Muito antes do Divino de “Avenida Brasil”, em preto e laranja, conquistar os brasileiros, um Divino carioca, em preto e branco, já havia feito isso até na Argentina e no Uruguai. Nascido mulato no Rio de Janeiro de 1912, em 19 de novembro, Domingos da Guia virou ícone em uma época de profunda separação entre cores e raças no futebol. Conseguiu até o impossível: a admiração de fãs de Vasco e Flamengo, onde jogou por sete anos, entre 1936 e 1943.
Zagueiro que se orgulhava de “jamais apelar ao chutão”, Domingos da Guia começou no futebol no Bangu, onde o irmão Ladislau, o primeiro da dinastia dos “Guia”, reinava. Talentoso, aos 20 anos se mudou para o Vasco, clube que divide com o de Moça Bonita o status de pioneiro na integração entre brancos e negros no país. E, logo depois, se mudou para o uruguaio Nacional.
Ao chegar a Montevidéu, Domingos provocou uma revolução. Tudo porque dividia a posição com ninguém menos que o capitão da Celeste campeã em 1930, José Nasazzi; e, intocável, fez com que o clube atuasse com uma formação incomum: dois beques pelo lado direito.
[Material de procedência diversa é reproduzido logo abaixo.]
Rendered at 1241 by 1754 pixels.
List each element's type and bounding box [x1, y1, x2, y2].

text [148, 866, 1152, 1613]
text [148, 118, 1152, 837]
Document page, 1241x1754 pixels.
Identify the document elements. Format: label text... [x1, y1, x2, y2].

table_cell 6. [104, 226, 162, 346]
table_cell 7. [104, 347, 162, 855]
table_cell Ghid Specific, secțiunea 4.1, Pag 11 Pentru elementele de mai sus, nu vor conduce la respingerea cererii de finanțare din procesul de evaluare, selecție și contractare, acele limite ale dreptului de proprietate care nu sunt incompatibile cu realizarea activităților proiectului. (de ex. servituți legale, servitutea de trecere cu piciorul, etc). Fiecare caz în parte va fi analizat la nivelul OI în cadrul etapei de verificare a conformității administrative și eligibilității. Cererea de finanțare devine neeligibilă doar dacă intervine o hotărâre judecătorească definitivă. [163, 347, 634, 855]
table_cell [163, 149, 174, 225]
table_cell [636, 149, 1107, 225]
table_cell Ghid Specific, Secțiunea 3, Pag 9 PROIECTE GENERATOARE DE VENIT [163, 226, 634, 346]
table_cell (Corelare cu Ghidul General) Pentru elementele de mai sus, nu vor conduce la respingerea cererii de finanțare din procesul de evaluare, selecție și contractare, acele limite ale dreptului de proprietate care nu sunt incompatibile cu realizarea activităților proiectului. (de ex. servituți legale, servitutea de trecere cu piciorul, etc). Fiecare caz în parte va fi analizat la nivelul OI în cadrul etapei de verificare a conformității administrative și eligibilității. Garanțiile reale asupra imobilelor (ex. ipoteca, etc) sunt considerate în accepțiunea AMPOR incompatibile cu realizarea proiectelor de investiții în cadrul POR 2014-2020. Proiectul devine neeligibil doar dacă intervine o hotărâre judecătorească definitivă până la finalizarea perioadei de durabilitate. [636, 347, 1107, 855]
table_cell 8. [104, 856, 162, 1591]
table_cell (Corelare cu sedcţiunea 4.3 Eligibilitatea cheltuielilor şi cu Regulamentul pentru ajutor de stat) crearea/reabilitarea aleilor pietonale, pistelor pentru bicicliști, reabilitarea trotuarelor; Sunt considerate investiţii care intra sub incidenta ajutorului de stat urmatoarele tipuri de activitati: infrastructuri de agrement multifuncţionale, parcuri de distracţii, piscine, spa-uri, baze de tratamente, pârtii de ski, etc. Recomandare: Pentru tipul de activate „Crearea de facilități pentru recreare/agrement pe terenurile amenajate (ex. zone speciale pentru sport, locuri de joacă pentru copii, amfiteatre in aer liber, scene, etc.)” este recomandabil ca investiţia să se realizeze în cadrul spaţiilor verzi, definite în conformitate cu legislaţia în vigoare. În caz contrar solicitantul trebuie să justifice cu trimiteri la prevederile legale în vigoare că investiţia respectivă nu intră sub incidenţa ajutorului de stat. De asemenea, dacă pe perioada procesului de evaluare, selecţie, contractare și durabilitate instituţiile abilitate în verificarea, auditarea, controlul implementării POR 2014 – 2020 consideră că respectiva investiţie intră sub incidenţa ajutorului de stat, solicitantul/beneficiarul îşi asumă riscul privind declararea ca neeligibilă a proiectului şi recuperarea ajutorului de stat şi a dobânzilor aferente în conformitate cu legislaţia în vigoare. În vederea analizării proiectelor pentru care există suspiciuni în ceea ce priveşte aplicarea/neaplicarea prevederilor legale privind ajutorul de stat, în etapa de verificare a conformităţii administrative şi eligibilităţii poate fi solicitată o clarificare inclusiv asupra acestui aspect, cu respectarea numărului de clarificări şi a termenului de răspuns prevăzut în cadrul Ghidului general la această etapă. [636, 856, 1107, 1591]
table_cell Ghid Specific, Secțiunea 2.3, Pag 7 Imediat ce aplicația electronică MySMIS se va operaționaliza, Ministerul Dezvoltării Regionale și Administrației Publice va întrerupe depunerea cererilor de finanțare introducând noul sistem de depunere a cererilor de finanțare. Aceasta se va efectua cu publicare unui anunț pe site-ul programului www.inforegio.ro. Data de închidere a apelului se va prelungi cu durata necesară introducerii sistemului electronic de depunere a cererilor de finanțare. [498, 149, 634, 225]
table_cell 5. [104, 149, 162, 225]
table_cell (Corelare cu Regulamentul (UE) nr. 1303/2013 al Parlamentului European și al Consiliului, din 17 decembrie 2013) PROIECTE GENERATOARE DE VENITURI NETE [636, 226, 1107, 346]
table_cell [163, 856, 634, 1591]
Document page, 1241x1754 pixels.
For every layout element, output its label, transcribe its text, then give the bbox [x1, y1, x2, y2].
— Dois homens sensacionais para uma mesma posição, e nenhum deles poderia ficar fora da equipe — recorda o uruguaio Marcelino Pérez, companheiro de Domingos no Nacional.
O brasileiro só atuou no Nacional em 1933. O suficiente para que ganhasse o apelido de “El Divino Mestre” da imprensa — alcunha que marcaria a família da Guia para sempre. Depois, voltou ao Vasco e, em 1935, passou um breve período no Boca Juniors, antes de fechar com o Flamengo. Pela seleção, jogou a Copa de 1938 — um drama na carreira do ídolo, autor do pênalti sobre o atacante Silvio Piola, nas semifinais. O Brasil acabou eliminado pelos italianos, ainda regidos pela ditadura fascista de Mussolini.
Aposentou-se em 1949, no Bangu, após jogar no Corinthians. E manteve um legado inesquecível com o filho, Ademir da Guia, maior ídolo da história do Palmeiras.
— Não vi meu pai como jogador, mas fui criado ouvindo as pessoas falarem dele. Ele não precisava falar do passado. Os outros que diziam: foi o maior zagueiro da história do Brasil — conta Ademir, o Divino alviverde.
O AUDITOR FISCAL E MORADOR DO MÉIER
Depois de se aposentar do futebol, Domingos Antônio da Guia virou servidor público, em 1959. Por 23 anos, atuou como auditor fiscal do estado do Rio de Janeiro, até se aposentar, aos 70 anos, em 1982. Começou em Bangu, onde nasceu, e passou por vários cargos da secretaria de Fazenda do Rio — e do então estado da Guanabara. Trabalhou, inclusive, na famosa promoção “Seu Talão Vale um Milhão”, sorteio milionário da época.
Morador do Méier, a partir de 1974 se mudou para uma repartição do bairro, e em 1975, na fusão do estado da Guanabara com o estado do Rio de Janeiro, virou companheiro de outro ídolo do futebol: Zizinho, embora ambos raramente dividissem o mesmo escritório, na Zona Norte.
— Não havia como andar com o Domingos pelo Méier. Lembro que, uma vez estava fazendo cobranças, e parávamos de cinco em cinco minutos. “Mestre!”, “Mestre!”, as pessoas gritavam — lembra o auditor fiscal Mauro Oberg. — Um sujeito alto, educado, fino. Não havia como não respeitar o Domingos da Guia.
Nascido e criado em Bangu, o Divino Mestre viveu no Méier — na Rua Dias da Cruz — até o falecimento, em 18 de maio de 2000, vítima de um acidente vascular cerebral (AVC), aos 87 anos de idade. Além de Ademir da Guia, Domingos teve outros três filhos.